Work task:
Reproduce the listing below word for word, omitting every picture from your reply.

Given records:
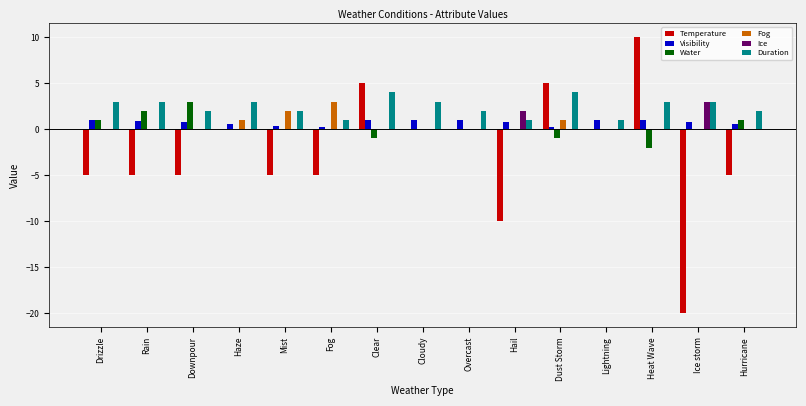

Which series has the largest total across all categories?

Duration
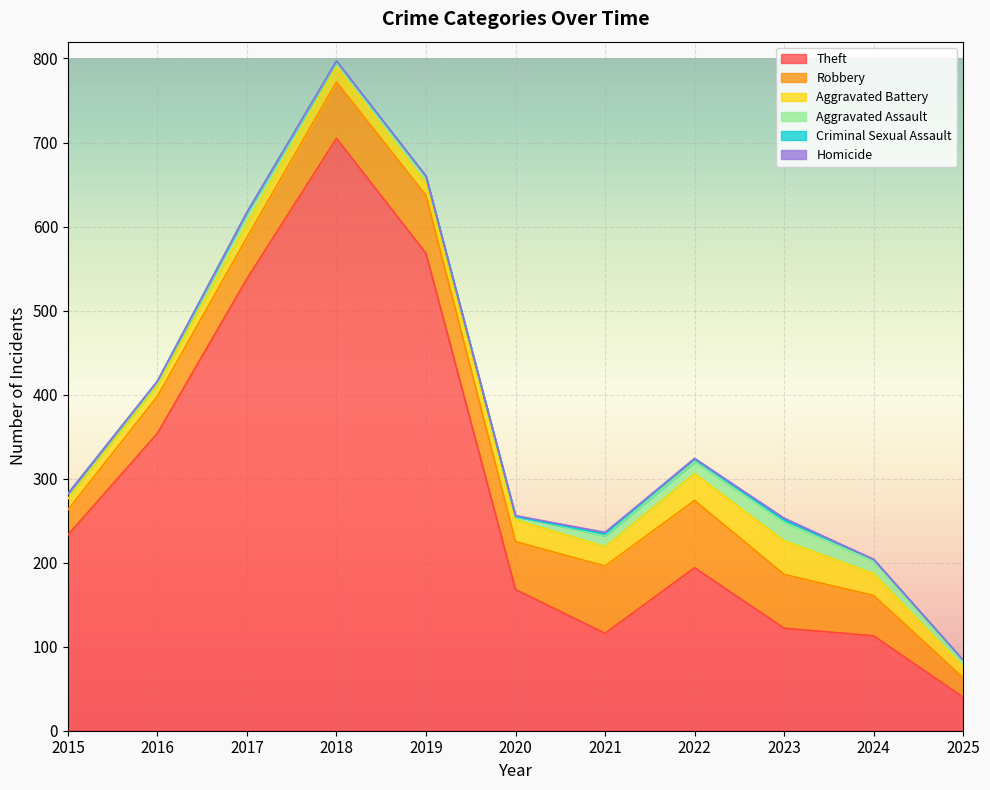

How many values in the Criminal Sexual Assault series are below 2?

4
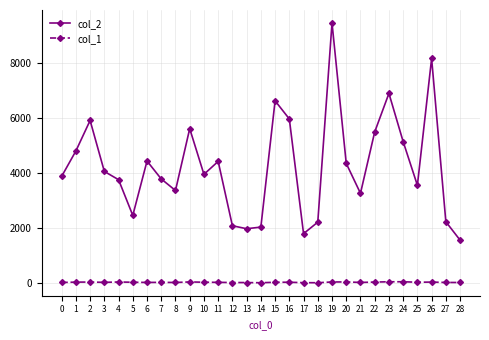

The value of col_2 at 21 is 3270. True or false?

True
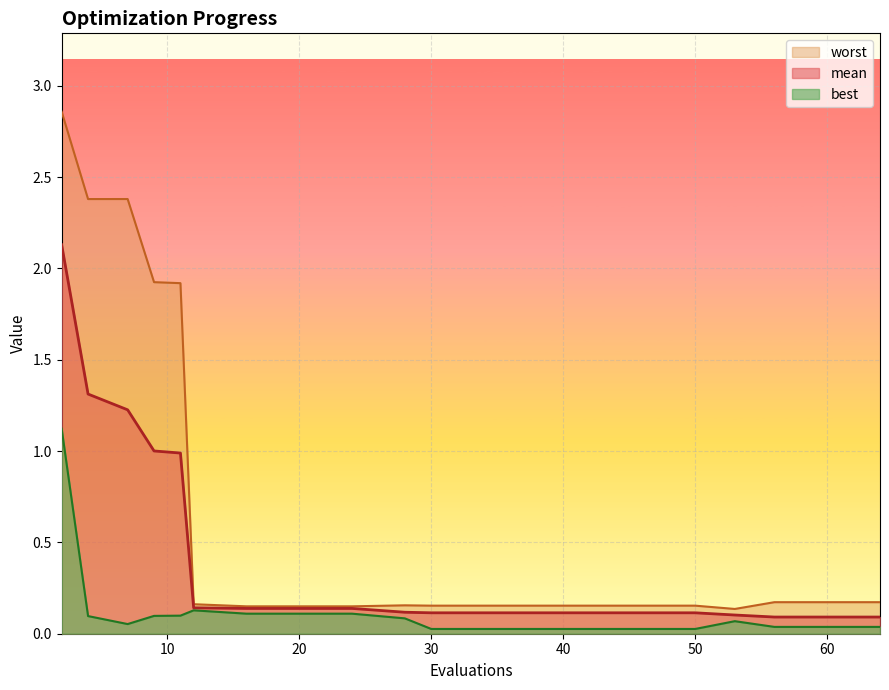

True or false: worst and mean intersect in this chart.

False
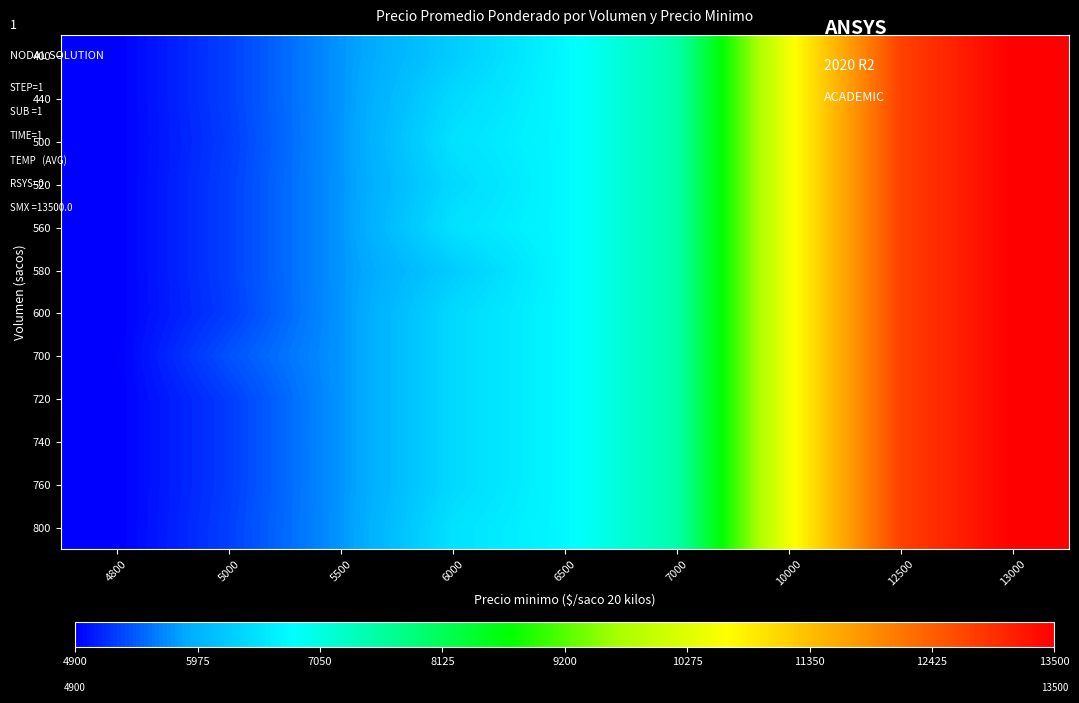

What is the smallest value displayed?

4900.0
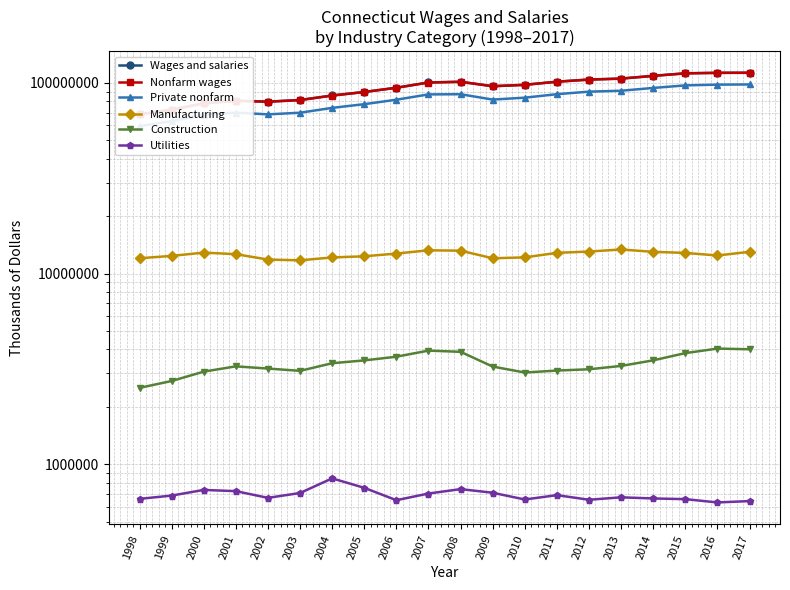

Between 2003 and 2007, which is larger?

2007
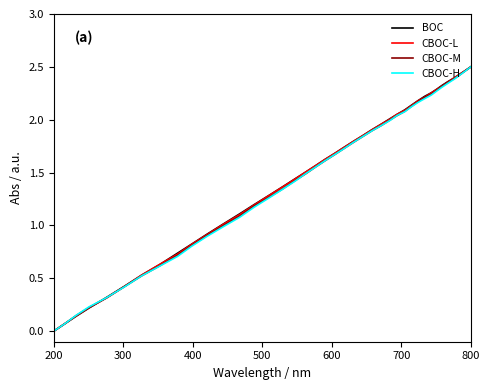

Which series has the widest spread of values?

BOC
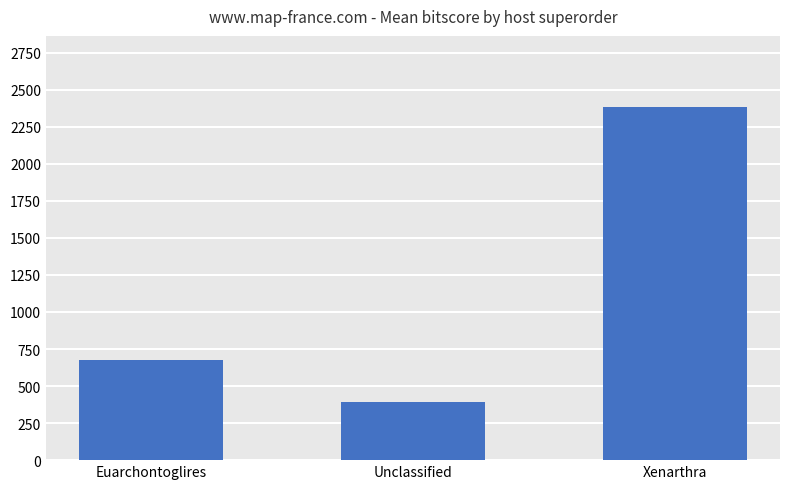

What is the sum of all values?

3456.8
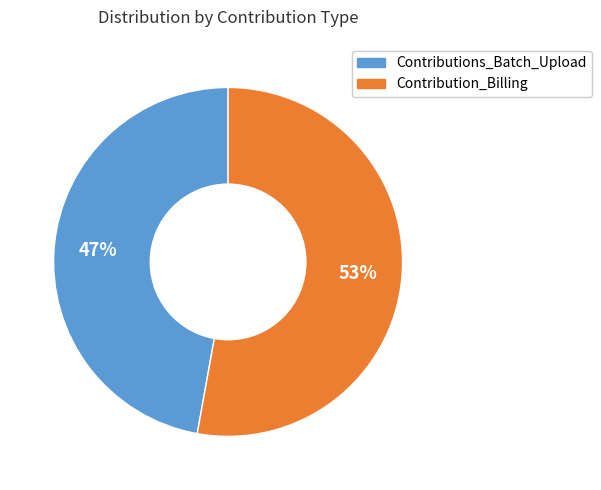

Between Contribution_Billing and Contributions_Batch_Upload, which is larger?

Contribution_Billing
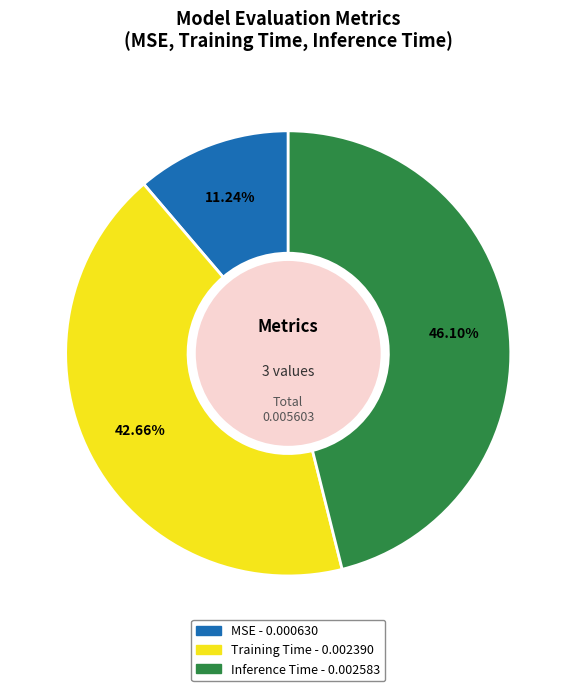

Does any single category account for the majority?

No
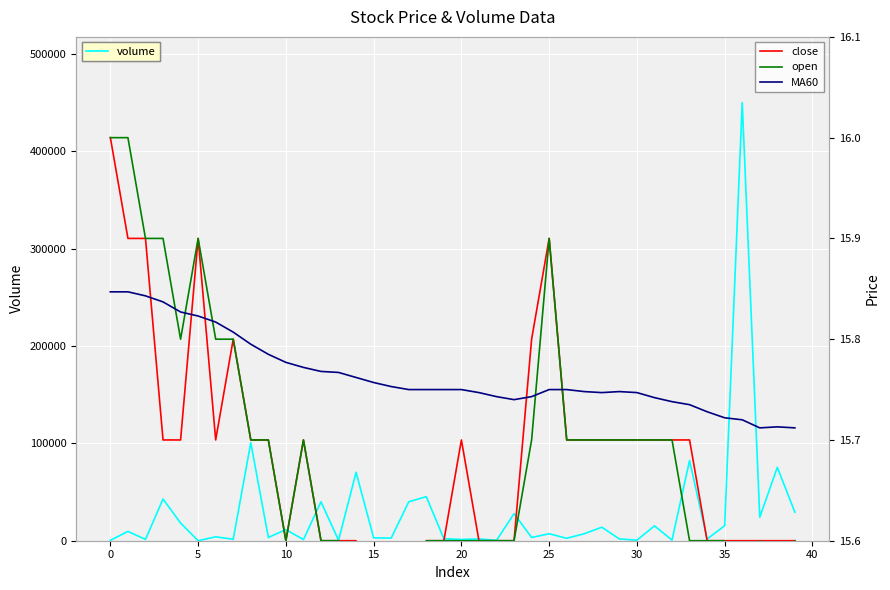

Count the number of categories in the chart.

40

Finished exercise:
Which series has the largest total across all categories?

Duration

How many values in the Criminal Sexual Assault series are below 2?

4

The value of col_2 at 21 is 3270. True or false?

True

True or false: worst and mean intersect in this chart.

False

What is the smallest value displayed?

4900.0

Between 2003 and 2007, which is larger?

2007

Which series has the widest spread of values?

BOC

What is the sum of all values?

3456.8

Between Contribution_Billing and Contributions_Batch_Upload, which is larger?

Contribution_Billing

Does any single category account for the majority?

No

Count the number of categories in the chart.

40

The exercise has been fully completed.